そう言って魚の入った木箱を差し出すと、依頼主の男性が目を見開いた。


「おお!兄ちゃんすげぇな!イエローパオンフィッシュじゃねぇか!」


驚きのあと、ニッと笑って言う。


「今日は特別にボーナス付きだ!また頼むぜ!」


ずっしりと重い報酬袋を手渡される。


「おおっ、けっこう重っ……!」


「55000デールだ。そこの綺麗なガールフレンドと、うまいもんでも食ってきな!」


ガ、ガールフレンド……?


思わずサクラの方を見た。


そのサクラはというと――


「……」


顔を赤くしながら、俯いて両手を前でぎゅっと握ってモジモジしていた。


しかも、ちらりとこっちを見て目が合った瞬間、慌ててそっぽを向く。


……っっっ!


やばい……かわいすぎる……


心臓が叫び出す。


な、なんでそんな乙女ムーブできるんだよ、お前ぇぇぇ……


俺は顔の熱さをごまかすように叫んだ。


「サ、サクラ!55000デールってどれくらいすごいんだ?」


「……パンが一個だいたい100デールだから……いっぱい……買える……」


語尾が小さくなるの反則だろぉぉぉ!


「よかったな、アルト」


サクラがそっと微笑む。


それだけで、世界の色が変わった気がした。


……でも


目の前に、ふと目に入ったのは小さな露店のアクセサリーショップ。


そこに並んでいるのは高級品じゃないけど、どれも手作り感があって温かみがあった。


……あの指輪はまだ手が届かないけど


それでも、今日この世界で初めて稼いだ金で……何か、サクラに渡したい。


サプライズ、できたらいいな。


そう考えていると――


「そこの綺麗なお姉さん!お肌にいい美容ドリンクよ!一日一本、続けて飲めばあなたもつやつや!」


近くの露店から声をかけられたサクラが、ぴたりと足を止める。


「これ……飲んでもいいのか?」


「もちろん!今だけ試飲無料!」


きた……チャンス!!!


サクラが美容ドリンクの説明に夢中になってる隙に、俺はアクセサリー店へダッシュした。


「いらっしゃいませ!」


若い女性が笑顔で出迎えてくれた。


俺は、ほとんど迷わなかった。


目に入った瞬間――これだって思った。


シルバーのシンプルなネックレス。チャームは、アルトの“A”とサクラの“S”が重なったような、さりげないデザイン。

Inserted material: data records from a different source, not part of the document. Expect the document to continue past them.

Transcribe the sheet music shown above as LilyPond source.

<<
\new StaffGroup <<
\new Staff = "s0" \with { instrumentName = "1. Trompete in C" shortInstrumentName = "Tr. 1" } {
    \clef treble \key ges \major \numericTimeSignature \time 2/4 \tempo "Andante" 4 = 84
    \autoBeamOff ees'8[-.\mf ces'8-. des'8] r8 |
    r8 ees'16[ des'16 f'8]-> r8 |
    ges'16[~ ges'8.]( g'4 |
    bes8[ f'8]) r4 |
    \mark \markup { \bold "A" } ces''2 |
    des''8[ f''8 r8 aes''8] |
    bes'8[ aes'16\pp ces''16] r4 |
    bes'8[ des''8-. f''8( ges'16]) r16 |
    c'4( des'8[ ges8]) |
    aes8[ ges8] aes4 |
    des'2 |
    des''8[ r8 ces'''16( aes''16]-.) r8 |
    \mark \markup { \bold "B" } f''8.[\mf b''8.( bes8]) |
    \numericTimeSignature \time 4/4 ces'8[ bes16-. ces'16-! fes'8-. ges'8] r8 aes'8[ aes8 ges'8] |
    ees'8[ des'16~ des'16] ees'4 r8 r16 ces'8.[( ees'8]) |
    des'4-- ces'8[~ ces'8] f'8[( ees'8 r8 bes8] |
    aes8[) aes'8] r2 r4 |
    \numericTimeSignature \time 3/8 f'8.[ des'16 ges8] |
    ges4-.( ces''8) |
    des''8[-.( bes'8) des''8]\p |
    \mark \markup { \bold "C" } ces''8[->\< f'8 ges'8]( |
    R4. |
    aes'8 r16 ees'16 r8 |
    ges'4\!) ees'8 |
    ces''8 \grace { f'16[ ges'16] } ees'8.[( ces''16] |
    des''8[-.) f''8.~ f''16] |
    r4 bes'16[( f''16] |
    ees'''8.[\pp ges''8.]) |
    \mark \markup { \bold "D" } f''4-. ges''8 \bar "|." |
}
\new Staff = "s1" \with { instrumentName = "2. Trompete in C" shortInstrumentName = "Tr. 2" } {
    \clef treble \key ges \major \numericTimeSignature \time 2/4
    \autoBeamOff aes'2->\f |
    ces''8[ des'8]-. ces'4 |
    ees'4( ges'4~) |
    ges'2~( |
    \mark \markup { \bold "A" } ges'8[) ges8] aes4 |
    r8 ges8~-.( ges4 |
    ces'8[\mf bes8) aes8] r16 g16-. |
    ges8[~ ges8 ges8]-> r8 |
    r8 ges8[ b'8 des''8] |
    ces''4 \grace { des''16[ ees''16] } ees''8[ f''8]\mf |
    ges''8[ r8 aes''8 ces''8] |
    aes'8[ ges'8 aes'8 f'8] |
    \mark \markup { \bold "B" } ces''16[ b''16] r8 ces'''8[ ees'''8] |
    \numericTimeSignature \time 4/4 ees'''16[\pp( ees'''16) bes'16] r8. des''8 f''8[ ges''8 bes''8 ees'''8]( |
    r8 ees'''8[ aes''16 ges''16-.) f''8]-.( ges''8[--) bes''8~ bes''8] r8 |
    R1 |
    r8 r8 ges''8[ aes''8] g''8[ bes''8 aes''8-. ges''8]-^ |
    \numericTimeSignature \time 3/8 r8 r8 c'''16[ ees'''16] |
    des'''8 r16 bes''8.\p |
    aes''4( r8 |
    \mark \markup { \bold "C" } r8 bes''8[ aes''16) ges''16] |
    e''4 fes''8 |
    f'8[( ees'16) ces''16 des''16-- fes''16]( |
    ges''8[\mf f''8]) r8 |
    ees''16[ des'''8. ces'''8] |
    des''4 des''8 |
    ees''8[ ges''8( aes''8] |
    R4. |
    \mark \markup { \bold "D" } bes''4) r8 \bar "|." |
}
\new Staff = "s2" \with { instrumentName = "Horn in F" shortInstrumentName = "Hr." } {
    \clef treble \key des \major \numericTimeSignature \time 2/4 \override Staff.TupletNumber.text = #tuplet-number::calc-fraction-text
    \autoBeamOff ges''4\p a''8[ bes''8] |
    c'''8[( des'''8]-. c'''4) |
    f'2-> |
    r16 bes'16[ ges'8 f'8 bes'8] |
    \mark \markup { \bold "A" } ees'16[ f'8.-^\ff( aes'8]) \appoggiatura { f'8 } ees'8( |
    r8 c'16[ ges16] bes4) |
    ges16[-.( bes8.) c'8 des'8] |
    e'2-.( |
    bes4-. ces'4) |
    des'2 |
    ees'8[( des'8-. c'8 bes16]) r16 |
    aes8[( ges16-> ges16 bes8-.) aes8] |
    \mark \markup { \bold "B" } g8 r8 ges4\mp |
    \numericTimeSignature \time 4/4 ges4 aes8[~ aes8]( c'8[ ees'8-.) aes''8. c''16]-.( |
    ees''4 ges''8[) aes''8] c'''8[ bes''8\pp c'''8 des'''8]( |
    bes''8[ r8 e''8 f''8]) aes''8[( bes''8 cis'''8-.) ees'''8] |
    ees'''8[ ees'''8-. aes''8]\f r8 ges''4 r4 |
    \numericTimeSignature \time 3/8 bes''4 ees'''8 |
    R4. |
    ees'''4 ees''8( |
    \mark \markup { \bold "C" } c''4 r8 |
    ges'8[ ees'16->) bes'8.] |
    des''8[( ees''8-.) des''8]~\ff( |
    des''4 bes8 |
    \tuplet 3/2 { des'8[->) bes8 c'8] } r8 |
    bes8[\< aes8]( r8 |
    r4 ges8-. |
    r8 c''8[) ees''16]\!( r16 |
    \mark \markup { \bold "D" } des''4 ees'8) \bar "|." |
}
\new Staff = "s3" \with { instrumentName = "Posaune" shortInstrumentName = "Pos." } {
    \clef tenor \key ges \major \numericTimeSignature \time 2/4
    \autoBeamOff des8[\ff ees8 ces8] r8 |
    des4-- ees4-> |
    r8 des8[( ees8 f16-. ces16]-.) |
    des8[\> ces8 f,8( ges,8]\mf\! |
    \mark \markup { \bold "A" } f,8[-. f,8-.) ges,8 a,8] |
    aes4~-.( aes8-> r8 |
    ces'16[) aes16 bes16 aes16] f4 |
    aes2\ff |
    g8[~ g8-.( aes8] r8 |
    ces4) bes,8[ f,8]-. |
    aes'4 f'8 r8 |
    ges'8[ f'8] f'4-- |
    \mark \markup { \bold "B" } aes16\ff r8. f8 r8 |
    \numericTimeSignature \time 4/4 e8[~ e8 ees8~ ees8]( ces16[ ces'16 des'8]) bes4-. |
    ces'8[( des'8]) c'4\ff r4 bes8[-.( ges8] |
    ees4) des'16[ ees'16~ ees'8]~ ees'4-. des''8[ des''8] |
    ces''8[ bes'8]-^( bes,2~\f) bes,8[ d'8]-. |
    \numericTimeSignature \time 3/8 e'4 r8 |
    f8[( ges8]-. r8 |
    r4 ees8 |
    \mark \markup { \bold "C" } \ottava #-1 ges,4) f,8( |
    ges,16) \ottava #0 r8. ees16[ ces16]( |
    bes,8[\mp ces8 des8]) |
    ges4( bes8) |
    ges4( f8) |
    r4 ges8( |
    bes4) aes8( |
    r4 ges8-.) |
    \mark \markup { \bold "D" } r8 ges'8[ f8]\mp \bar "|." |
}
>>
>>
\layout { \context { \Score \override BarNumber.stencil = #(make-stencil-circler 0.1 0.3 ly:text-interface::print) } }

言われなきゃ気づかない。でも……サクラなら絶対似合うし、繋がってる感が……やべぇ。


「これ……プレゼント用で、お願いします」


「かしこまりました」


丁寧に包まれた小さな箱をポケットにしまって、俺はダッシュで元の場所へ戻る。


間に合え……!


「アルト、ごめん、待たせた……」


サクラがぺこりと頭を下げる。


「い、いやいやいや!なんで謝んだよ!?ああいうの、見てみたいときは見ていいんだよ!むしろもっと興味持って!」


サクラは少し戸惑ったあと、ふにゃっと笑った。


「……そうか。ありがとう。アルト、優しい」


――もう無理だぁぁぁ!


優しいとか言われたら、俺、照れて呼吸止まるだろ!!


「さ、さ、さっ!今日は色々見て回ろうな!俺、案内役がんばるから!」


その言葉に、サクラは嬉しそうに小さく頷いた。


ほんの少しだけ、俺の上着の裾を掴みながら――


「……うん。一緒に、回りたい」


あああああ!!!


そんな掴み方する!?かわいいにも限度があるだろ!!


俺はポケットの中の小さな箱をそっと握った。


いつ渡そうか……


サクラの横顔を見ながら、心臓の音が静かに高鳴っていく。


ちゃんとタイミングを見て、魚釣りに付き合ってくれたお礼と、あと、俺の想いも込めて。


ドキドキしながら、俺はサクラと並んで歩き出した。